The 2021 campaign will hopefully offer something resembling a return to normalcy for Garrett and the Marlins, and a less uncertain offseason seems to have done him some good, as he’s been impressing observers both in-house and league-wide with his performance this spring. In his recent appearances, he has touched as high as 94 with his fastball while sitting comfortably in the 90s, a definite step up from his first taste of the bigs. His changeup has also looked improved, drawing praise from skipper Don Mattingly, and while he’s firmly behind Trevor Rogers in the competition for the #5 starter role, it’s clear that he is establishing himself in the Marlins’ long-term plans.
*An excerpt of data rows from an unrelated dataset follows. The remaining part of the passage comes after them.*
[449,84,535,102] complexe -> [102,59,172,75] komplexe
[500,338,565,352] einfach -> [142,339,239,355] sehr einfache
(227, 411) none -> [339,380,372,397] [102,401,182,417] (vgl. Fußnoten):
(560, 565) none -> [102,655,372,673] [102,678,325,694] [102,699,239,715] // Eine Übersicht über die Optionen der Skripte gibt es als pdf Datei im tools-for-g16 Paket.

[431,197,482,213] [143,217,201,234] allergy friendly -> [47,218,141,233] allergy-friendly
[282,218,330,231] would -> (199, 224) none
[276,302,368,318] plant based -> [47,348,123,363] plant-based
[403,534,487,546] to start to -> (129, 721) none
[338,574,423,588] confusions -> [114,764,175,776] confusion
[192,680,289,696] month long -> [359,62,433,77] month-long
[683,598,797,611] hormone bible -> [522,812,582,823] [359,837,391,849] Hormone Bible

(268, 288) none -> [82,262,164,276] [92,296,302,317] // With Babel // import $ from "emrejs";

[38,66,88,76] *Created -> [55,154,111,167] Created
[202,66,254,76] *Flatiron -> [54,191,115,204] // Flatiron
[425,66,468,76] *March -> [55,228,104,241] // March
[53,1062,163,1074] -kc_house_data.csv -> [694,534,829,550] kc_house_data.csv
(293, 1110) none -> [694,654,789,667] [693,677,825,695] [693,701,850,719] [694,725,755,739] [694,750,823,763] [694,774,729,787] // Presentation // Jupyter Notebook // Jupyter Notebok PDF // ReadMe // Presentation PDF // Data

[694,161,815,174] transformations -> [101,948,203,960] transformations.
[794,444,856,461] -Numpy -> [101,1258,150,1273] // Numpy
Mattingly says Braxton Garrett is having a really great spring and with his developing changeup he feels we're gonna see a 4 pitch mix from Brax eventually.— Ethan Budowsky (@ethanbudowsky) March 8, 2021
When camp concludes, the expectation is that Garrett will head out for some upper minors work while he awaits a big league opportunity, and he may well be the first man up whenever the big club finds itself in need of a starter. Though he is now 23 years old, Garrett only has one complete minor league season under his belt, and is still showing improvement with both his velocity and offspeed arsenal. He’s developing a broad repertoire and shows an understanding of how to tunnel it effectively. Those are reasons for optimism that he could be a legitimate mid-rotation arm in Miami behind potential frontliners Sixto Sánchez and Max Meyer.